● What to do: Each line below that contains the word "from" must be copied.

(Saved entries)
☆ ☆ ☆ ☆

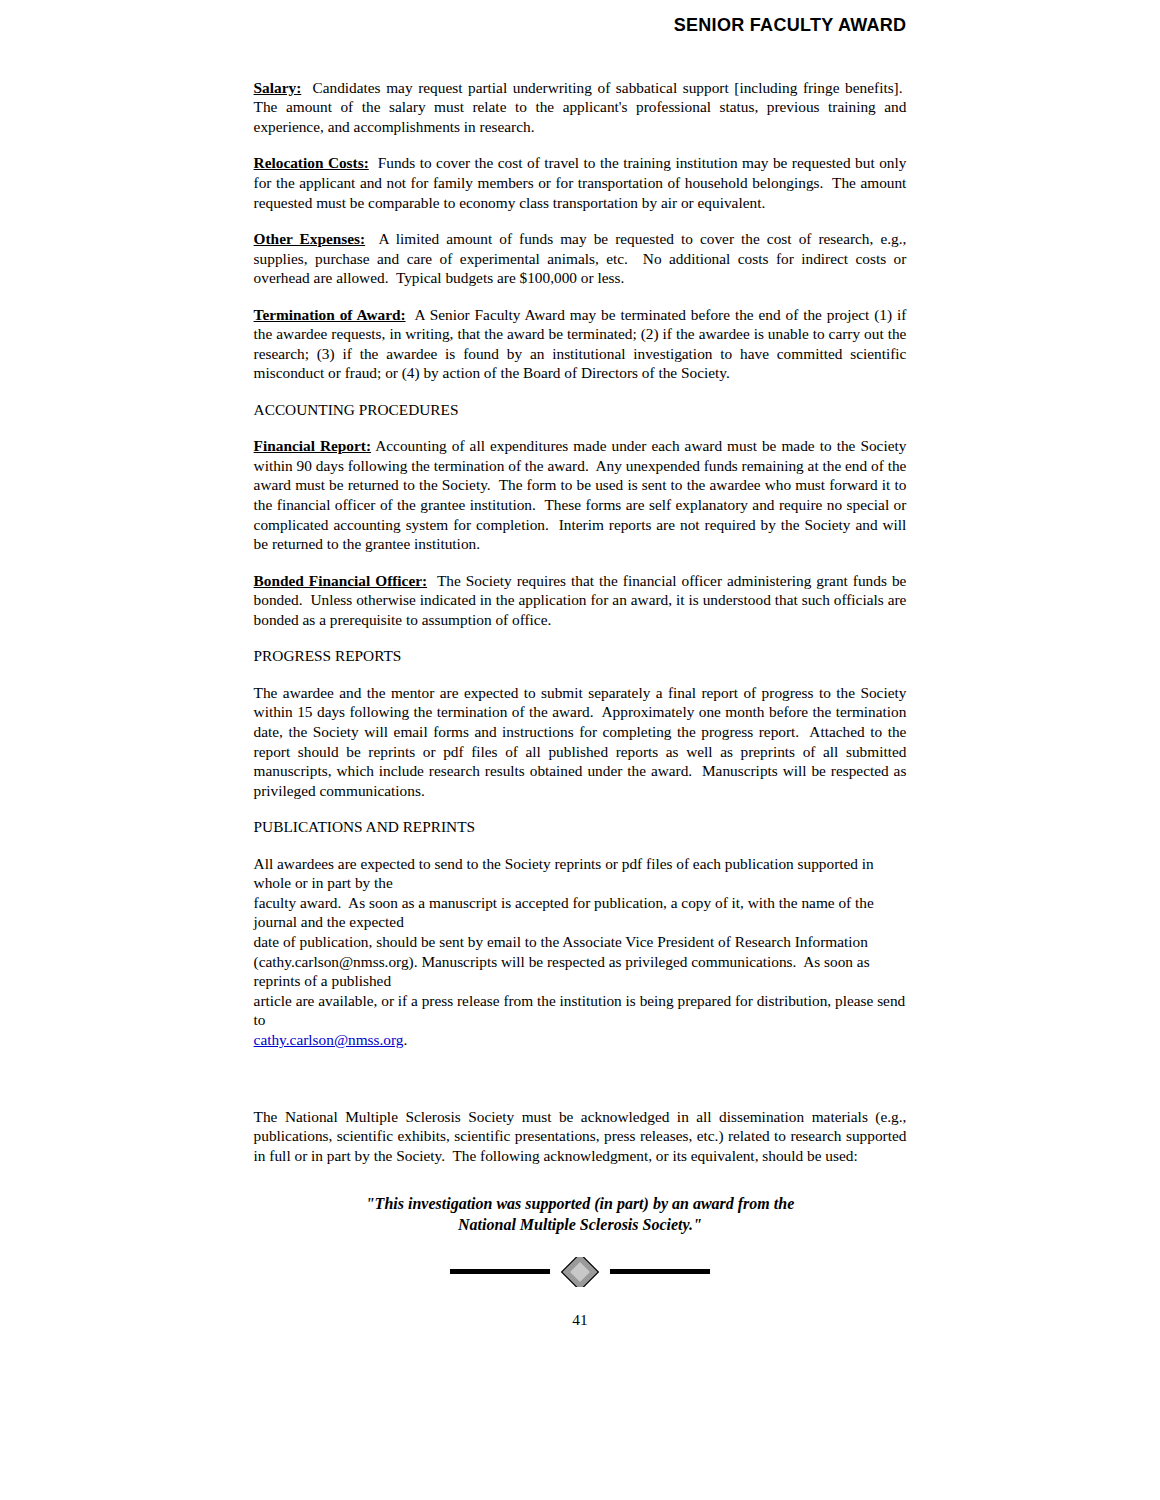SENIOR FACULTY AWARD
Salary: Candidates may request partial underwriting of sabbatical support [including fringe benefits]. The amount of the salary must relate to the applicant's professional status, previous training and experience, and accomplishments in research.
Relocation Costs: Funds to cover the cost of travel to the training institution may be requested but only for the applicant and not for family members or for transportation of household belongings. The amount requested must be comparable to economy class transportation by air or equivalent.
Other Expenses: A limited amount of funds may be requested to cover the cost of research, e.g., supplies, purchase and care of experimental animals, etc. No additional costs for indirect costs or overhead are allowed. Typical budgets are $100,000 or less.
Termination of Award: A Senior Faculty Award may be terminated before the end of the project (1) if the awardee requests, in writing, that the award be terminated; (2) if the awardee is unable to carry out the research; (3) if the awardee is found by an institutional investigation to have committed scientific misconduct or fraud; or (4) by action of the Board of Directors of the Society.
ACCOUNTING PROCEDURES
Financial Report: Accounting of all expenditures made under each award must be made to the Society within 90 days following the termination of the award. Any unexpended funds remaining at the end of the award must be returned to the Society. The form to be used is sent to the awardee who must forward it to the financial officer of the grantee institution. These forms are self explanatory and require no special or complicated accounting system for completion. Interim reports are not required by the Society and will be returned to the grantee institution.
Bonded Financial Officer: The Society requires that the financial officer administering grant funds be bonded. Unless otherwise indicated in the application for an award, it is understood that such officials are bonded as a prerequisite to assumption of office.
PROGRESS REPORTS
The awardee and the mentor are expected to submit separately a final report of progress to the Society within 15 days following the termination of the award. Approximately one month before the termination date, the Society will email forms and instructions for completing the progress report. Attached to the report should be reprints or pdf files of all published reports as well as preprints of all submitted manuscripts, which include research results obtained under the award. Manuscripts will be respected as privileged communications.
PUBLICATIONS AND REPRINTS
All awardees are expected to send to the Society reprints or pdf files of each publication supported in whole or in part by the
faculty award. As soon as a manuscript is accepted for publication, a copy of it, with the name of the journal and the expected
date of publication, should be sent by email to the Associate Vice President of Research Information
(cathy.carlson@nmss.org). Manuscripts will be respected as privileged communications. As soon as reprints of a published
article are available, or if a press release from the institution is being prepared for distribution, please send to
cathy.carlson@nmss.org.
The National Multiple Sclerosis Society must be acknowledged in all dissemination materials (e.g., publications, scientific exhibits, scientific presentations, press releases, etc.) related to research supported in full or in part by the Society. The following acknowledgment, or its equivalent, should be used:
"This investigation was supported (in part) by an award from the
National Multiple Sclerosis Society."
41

☆ ☆ ☆ ☆

● Solution to this problem:
article are available, or if a press release from the institution is being prepared for distribution, please send to
"This investigation was supported (in part) by an award from the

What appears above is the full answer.